:: Selected passage ::

YMMV. Finding and papering over the things that prevent a model from being deployable can also require a deep bag of engineering tricks that an average ML research scientist does not have. In my personal experience I've seen teams burned by this more often than the other way around.
In my opinion, current SOTA machine learning / deep learning is actually quite simple on a conceptual level. January last year, I decided to give it one year to understand transformers on a "I could totally code that" level. There were so many good video tutorials and texts that after 2 months there wasn't so much left to learn. In particular, the math did not feel much more difficult than what I learned in high school (and much easier than what we did in university). I think this is a particularity of those DL approaches that don't need much more than some (higher dimensional) linear algebra and calculus. There are other AI or ML approaches that I cannot even grasp on a superficial level, but fortunately (from a learner's perspective) DL has completely eaten machine learning, for the time being.
Nevertheless, that entire field depends so much on complex heuristics and subtle optimizations that I completely understand that learning and getting an intuition for those details takes a long time (and is more akin to black magic). The development experience is absolutely horrible. Debugging a model takes such a long time, is rather expensive, and observability is absolutely dismal (at least it was a year ago). It really felt like debugging a program into existence by staring at graphs and retrying infinitely many times.
ML is a broad topic, and it keeps getting wider, and deeper. Even ML specialists don't try to keep up with it all. Be comfortable with not knowing everything.
Machine learning engineers are software engineers, and they exist, so the title is wrong. I suppose it is in Nyckel's interest to claim otherwise.
Transformers are in many state-of-art models but they don't solve all machine learning problems. Even within the world of transformers, there are many variations depending on the application: generating embeddings, translation, next-token prediction, recommendations.
I am mathematician by training. The algorithms relied mostly on undergrad level mathematics when I took some courses six years ago, not easy, but I think there are harder algorithms.
I think it is qualitatively different from programming, because you try to find a reasonable good fit for data you know to guess new future data. Classical programming relies on rules and decisions. ML is closer to numerics, statistics, simulations. Guess the function from the data vs define a function and programm it.

:: Data for review ::
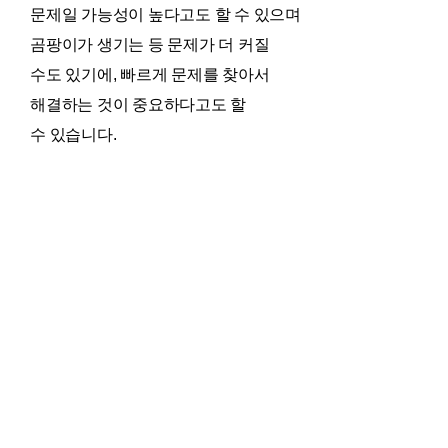
문제일 가능성이 높다고도 할 수 있으며
곰팡이가 생기는 등 문제가 더 커질
수도 있기에, 빠르게 문제를 찾아서
해결하는 것이 중요하다고도 할
수 있습니다.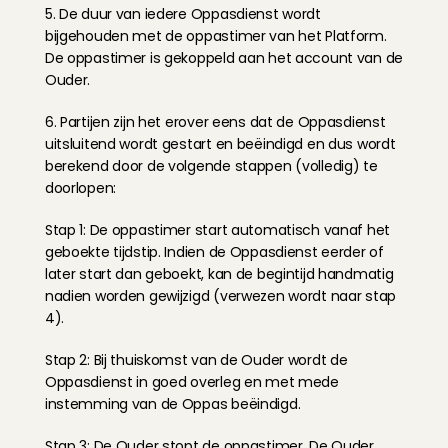
5. De duur van iedere Oppasdienst wordt 
bijgehouden met de oppastimer van het Platform. 
De oppastimer is gekoppeld aan het account van de 
Ouder.
6. Partijen zijn het erover eens dat de Oppasdienst 
uitsluitend wordt gestart en beëindigd en dus wordt 
berekend door de volgende stappen (volledig) te 
doorlopen:
Stap 1: De oppastimer start automatisch vanaf het 
geboekte tijdstip. Indien de Oppasdienst eerder of 
later start dan geboekt, kan de begintijd handmatig 
nadien worden gewijzigd (verwezen wordt naar stap 
4).
Stap 2: Bij thuiskomst van de Ouder wordt de 
Oppasdienst in goed overleg en met mede 
instemming van de Oppas beëindigd.
Stap 3: De Ouder stopt de oppastimer. De Ouder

:: Requirement A ::
In the forum discussion about machine learning, how much time did the commenter who set out to understand transformers give themselves for that goal?
:: Requirement B ::
Extend the forum discussion about machine learning, picking up right after its final sentence.

:: Exercise output A ::
One year.

:: Exercise output B ::
You can easily get into territory that is harder than undergrad. Like it’s completely possible you’d need something like rejection sampling, functional time series, Jeffrey’s priors, etc
The bottleneck is that the Python libraries have a poor user experience.
“Get familiar with one or more ML libraries like PyTorch, Tensorflow, FastAI, or scikit-learn. This is harder than getting familiar with a normal programming library because the concepts and paradigms are very different from what programmers are used to.”
Is this just a matter of there not being nice packaged up products yet?
I’d like to see this sort of logic applied to, say, doing an Autocad simulation. I think lots of people use that kind of stuff to do finite element analysis without being experts in the underlying math packages…
There was a talk at PyCon Sweden by a Huggingface dev who showcased some of the tools they have for making ML (specifically transformers) making feel like "standard" software dev: https://www.youtube.com/watch?v=fckyXntHy1s
In particular treating datasets as "repos" analogous to how code can be versioned seems like a really good way forward.
Understandably but at the same time, an electrical engineer who specializes in power systems isn’t going to know the in and outs of microprocessor design and there’s nothing wrong with that.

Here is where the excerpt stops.